====== Recorded data ======

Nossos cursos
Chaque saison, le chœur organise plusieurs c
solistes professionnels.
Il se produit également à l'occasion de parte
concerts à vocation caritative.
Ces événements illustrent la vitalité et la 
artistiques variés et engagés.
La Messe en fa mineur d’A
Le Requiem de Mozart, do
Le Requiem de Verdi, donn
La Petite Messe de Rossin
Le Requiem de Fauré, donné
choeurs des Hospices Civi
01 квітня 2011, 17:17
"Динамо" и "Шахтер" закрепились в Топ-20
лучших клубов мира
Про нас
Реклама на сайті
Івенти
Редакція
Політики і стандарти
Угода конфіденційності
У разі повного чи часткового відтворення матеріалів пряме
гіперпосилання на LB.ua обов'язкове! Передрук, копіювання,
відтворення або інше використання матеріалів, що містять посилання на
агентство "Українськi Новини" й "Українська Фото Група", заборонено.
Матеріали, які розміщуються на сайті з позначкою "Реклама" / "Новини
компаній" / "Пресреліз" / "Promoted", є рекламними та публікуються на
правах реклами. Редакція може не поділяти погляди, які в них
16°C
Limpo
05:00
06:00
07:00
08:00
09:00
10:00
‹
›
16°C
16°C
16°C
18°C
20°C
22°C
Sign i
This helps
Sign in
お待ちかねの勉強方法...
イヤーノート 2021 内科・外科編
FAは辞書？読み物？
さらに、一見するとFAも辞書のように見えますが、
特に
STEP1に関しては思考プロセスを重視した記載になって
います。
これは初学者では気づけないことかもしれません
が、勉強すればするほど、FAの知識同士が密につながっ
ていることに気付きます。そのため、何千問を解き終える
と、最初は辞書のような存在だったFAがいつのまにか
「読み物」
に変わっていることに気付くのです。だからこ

======

Your assignment:
Reproduce every line of the data above verbatim, changing nothing.

Result of this task:
Nossos cursos
Chaque saison, le chœur organise plusieurs c
solistes professionnels.
Il se produit également à l'occasion de parte
concerts à vocation caritative.
Ces événements illustrent la vitalité et la 
artistiques variés et engagés.
La Messe en fa mineur d’A
Le Requiem de Mozart, do
Le Requiem de Verdi, donn
La Petite Messe de Rossin
Le Requiem de Fauré, donné
choeurs des Hospices Civi
01 квітня 2011, 17:17
"Динамо" и "Шахтер" закрепились в Топ-20
лучших клубов мира
Про нас
Реклама на сайті
Івенти
Редакція
Політики і стандарти
Угода конфіденційності
У разі повного чи часткового відтворення матеріалів пряме
гіперпосилання на LB.ua обов'язкове! Передрук, копіювання,
відтворення або інше використання матеріалів, що містять посилання на
агентство "Українськi Новини" й "Українська Фото Група", заборонено.
Матеріали, які розміщуються на сайті з позначкою "Реклама" / "Новини
компаній" / "Пресреліз" / "Promoted", є рекламними та публікуються на
правах реклами. Редакція може не поділяти погляди, які в них
16°C
Limpo
05:00
06:00
07:00
08:00
09:00
10:00
‹
›
16°C
16°C
16°C
18°C
20°C
22°C
Sign i
This helps
Sign in
お待ちかねの勉強方法...
イヤーノート 2021 内科・外科編
FAは辞書？読み物？
さらに、一見するとFAも辞書のように見えますが、
特に
STEP1に関しては思考プロセスを重視した記載になって
います。
これは初学者では気づけないことかもしれません
が、勉強すればするほど、FAの知識同士が密につながっ
ていることに気付きます。そのため、何千問を解き終える
と、最初は辞書のような存在だったFAがいつのまにか
「読み物」
に変わっていることに気付くのです。だからこ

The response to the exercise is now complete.